Yardley Ip is the General Manager at Trulia, a Zillow Group brand, and co-founder of Women in Product, an organization that supports women builders and leaders in product through mentorship, events, and community-building. She joined us at our Women in Product Office Hours last October to talk to us about data-driven products and the diverse audiences they can serve.
Recently, we caught up with her to get her thoughts on the top-of-mind issues facing people in product. In our interview, she gave us answers to two of the questions we hear most frequently in product Q&As: “How can PMs carve out the career they’ve always wanted in product management?” and “How can product leaders identify and attract stand-out talent that doesn’t always stand out on paper?”
What prompted you to make the transition from engineering to product?
I started my career as an engineer working at Apple. We were launching exciting products–Mac Mini, OS X, and iMac. I enjoyed the work and the variety in my days. I wrote code for new products, worked with R&D and hardware engineers on prototypes, and traveled to manufacturing factories worldwide to roll out new products.
But, over time I realized I was more interested in consumer feedback, how business decisions were made, and how product requirements were developed. I wanted to be a part of the strategic and product decision process, so I pursued my MBA and then switched to product management.
What skills and traits do you value most in other product managers?
When it comes to candidates for a product management team, I am ultimately looking for an effective motivator and leader who not only sets the bar high but gives their co-workers the support they need to reach it.
They have to have a passion for problem-solving. On a day-to-day basis, they dig into the details of what has worked in the past and what hasn’t and then work with the team to assess the ‘why’ behind the successes and failures of particular products, features, and initiatives.
The most important trait of product managers is customer empathy. If they can feel their customers’ pain points immediately, they’re more likely to be able to resolve them.
I look for people with strong instincts about solutions, but who rigorously test their hypotheses and learn from those tests.
What mistakes do you see hiring managers make when it comes to finding PMs?
A person’s background will not accurately predict her contributions to the team. The biggest, and, unfortunately, most common mistake I see is hiring people based purely on education or past work experience. I have mentored countless people who can succeed purely based on their passion and ability to learn quickly.
Too many companies lose out on fantastic candidates because they don’t look like a fit on paper. That’s why hiring managers need to thoroughly vet the candidate’s potential. If the candidate’s potential is high and her manager invests time in her growth, the team will gain a valuable addition.

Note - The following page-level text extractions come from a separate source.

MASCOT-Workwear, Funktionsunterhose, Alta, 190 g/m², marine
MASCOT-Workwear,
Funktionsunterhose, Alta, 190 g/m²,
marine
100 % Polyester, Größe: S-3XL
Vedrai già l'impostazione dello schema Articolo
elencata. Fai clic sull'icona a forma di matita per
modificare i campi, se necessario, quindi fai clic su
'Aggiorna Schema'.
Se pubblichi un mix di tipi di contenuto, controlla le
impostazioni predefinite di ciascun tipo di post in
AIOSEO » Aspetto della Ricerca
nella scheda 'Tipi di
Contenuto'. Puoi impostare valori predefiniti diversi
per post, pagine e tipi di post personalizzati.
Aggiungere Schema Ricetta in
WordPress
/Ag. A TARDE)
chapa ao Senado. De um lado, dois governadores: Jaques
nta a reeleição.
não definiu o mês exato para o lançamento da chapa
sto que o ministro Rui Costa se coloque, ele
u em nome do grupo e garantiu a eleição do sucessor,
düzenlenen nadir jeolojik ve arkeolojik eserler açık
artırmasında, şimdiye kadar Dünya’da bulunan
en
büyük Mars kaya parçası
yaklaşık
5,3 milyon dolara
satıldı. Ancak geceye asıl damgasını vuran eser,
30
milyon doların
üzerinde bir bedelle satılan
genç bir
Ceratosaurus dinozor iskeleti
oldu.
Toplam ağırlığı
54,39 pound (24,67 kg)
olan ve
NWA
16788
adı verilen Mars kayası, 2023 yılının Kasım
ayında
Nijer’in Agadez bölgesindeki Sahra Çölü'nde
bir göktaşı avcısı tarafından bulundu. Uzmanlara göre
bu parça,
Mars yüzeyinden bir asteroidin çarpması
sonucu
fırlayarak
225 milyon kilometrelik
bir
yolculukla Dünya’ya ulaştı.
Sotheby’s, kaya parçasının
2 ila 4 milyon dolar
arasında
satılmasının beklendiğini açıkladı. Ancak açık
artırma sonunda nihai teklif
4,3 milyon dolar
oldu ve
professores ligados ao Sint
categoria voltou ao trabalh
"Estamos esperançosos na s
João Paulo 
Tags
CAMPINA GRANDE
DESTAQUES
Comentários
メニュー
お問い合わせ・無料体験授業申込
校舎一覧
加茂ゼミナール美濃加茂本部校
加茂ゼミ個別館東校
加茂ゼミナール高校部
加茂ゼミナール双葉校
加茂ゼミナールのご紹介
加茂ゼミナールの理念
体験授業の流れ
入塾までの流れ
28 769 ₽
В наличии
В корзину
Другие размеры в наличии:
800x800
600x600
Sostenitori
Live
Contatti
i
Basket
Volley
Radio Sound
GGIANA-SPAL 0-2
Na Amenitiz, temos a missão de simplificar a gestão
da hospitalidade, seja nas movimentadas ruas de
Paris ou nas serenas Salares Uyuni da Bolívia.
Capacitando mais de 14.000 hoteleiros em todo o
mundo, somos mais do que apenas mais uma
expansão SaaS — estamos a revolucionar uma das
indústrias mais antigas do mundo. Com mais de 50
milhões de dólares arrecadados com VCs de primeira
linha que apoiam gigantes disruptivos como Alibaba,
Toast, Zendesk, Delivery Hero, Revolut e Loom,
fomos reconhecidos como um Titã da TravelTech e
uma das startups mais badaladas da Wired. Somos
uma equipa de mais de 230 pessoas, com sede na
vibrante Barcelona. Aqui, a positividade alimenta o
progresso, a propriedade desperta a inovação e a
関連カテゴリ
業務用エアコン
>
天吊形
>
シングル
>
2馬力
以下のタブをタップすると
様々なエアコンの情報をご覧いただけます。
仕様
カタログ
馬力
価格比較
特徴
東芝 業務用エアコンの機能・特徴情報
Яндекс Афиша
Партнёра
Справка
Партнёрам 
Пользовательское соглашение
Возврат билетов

How have the skills and projects you’ve prioritized shaped the direction of your career? As a manager, what guidance do you offer PMs who are having to make that decision for themselves?
Most PMs are presented with dozens of opportunities throughout their career, and while having those choices is exciting, it can also make it hard to have direction. And to succeed, PMs need to focus on skill sets that not only apply to their current job but also support them in their next one.
So, PMs have to decide when to develop deep expertise in a particular skill or industry and where to experiment and broaden their skill set within their current role. I encourage PMs to work with their managers to ensure they have a clear path with milestones they have to hit along the way.
There is no way to know for sure the best possible route, but I suggest focusing on what you want to accomplish, evaluating where you need to improve, and then taking whatever imperfect data you have to help you make the most sound decision you can.
What motivated you to start Women In Product?
The inspiration behind Women in Product came from a dinner among a group of women who were all PMs. At some point during the conversation, we came to the realization that none of us had ever been to a product management conference before. This unfortunate fact inspired us to take action, which served as the impetus for Women in Product. What started as a way to create community among women in product management has blossomed into this opportunity to bring people together to help each other grow their product and leadership skills.
What advice would you give to women in product who are just starting out?
For women in product that are just starting out, my best advice is to find a sponsor. Mentorship is a critical element of any successful career, but sponsorship goes a step further. A sponsor advocates for their mentees and will go to bat for them in order to propel their career forward. Unlike a mentor, a career sponsor can’t be asked for – you need to earn their trust, and the reward is much greater.
What about women in product looking to secure leadership positions?
First, don’t sell yourself short. Believe in yourself and what you accomplished to get wherever you are–especially if it’s in a new role.
Second, don’t write yourself off when you make a decision that fails. As hard as it can be, it’s important to see failure as an experiment and use the findings moving forward.
And lastly, remember that true leadership is earned. Just because you lack the leader title doesn’t mean you can’t act like one. Start building trust with your team early, so you have what it takes when an opportunity opens up.